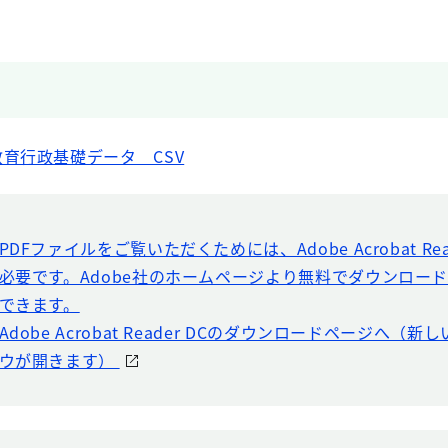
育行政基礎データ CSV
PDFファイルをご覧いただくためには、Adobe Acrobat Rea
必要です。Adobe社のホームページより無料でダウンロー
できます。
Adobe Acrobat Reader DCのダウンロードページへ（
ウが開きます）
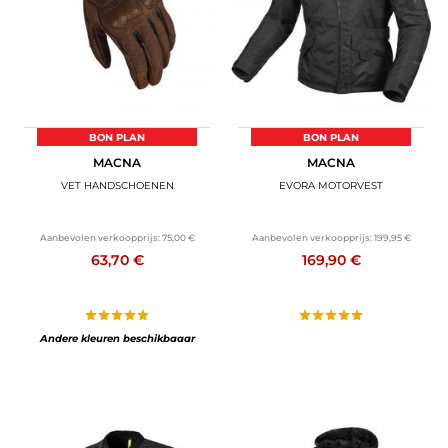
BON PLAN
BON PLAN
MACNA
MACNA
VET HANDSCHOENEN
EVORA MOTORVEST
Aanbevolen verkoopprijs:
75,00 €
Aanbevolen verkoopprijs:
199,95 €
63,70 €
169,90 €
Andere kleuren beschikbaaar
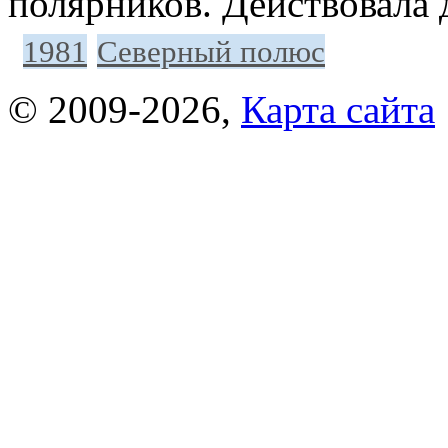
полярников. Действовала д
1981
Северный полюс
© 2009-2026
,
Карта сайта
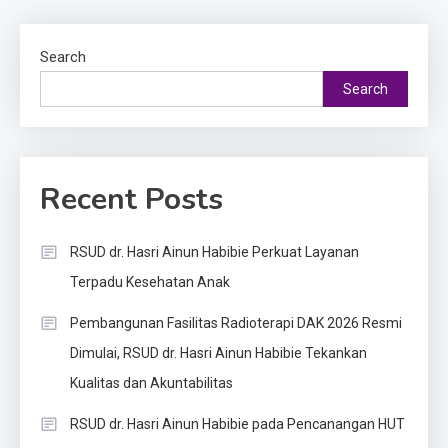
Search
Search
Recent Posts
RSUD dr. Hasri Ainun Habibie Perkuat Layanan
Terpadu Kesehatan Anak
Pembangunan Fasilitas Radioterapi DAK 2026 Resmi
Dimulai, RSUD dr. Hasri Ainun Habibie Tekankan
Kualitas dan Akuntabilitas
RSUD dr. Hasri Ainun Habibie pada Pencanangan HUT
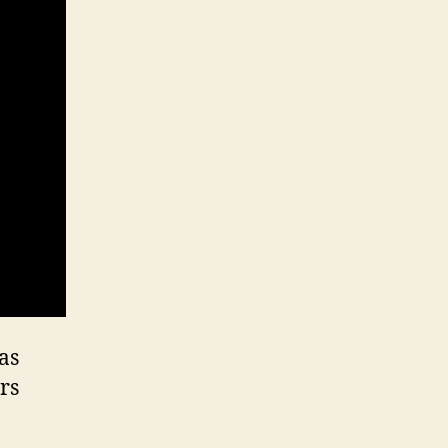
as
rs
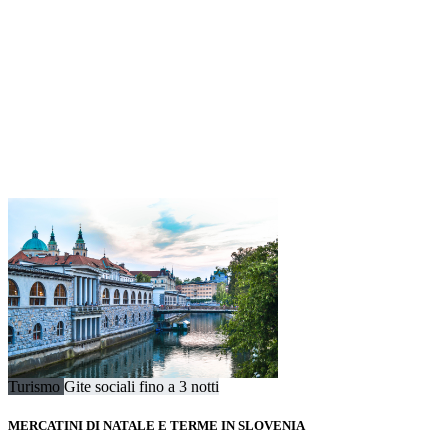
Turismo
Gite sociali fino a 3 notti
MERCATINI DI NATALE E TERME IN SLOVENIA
---
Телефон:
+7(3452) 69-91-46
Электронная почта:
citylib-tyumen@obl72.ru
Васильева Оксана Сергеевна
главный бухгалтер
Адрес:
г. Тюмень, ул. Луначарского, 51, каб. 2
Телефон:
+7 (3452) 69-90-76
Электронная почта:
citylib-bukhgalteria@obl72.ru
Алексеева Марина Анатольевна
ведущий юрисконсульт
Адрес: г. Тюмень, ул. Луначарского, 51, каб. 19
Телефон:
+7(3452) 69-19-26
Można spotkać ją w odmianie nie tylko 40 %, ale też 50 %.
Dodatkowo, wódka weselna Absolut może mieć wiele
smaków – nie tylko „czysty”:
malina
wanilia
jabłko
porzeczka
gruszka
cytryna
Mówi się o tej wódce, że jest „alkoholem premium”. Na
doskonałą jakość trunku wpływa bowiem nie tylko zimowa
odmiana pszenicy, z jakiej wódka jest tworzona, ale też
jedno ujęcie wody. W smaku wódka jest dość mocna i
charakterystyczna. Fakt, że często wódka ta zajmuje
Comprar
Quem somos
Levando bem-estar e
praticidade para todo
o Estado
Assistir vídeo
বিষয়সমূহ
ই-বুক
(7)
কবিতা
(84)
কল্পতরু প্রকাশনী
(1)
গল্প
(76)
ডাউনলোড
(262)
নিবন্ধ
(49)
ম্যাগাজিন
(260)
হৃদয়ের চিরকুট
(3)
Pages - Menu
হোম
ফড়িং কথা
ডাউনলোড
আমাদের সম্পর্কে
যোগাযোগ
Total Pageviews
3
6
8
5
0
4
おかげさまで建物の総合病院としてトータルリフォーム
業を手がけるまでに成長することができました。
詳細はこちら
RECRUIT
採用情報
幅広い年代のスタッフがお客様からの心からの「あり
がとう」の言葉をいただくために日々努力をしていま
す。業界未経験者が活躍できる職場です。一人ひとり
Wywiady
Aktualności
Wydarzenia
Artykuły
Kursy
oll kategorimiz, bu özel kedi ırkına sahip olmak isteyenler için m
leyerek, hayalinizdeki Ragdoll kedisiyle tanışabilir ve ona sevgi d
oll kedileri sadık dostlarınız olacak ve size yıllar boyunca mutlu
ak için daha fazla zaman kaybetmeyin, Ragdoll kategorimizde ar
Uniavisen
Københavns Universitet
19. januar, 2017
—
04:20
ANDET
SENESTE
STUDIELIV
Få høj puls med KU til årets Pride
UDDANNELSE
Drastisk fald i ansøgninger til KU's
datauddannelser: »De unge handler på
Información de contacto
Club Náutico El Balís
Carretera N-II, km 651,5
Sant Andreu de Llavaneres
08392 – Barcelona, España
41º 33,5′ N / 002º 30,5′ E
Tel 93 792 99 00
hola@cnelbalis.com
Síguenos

__Task requirements__
Whenever a line above contains "Тюмень", copy that line.

__Answer for the task__
г. Тюмень, ул. Луначарского, 51, каб. 2
Адрес: г. Тюмень, ул. Луначарского, 51, каб. 19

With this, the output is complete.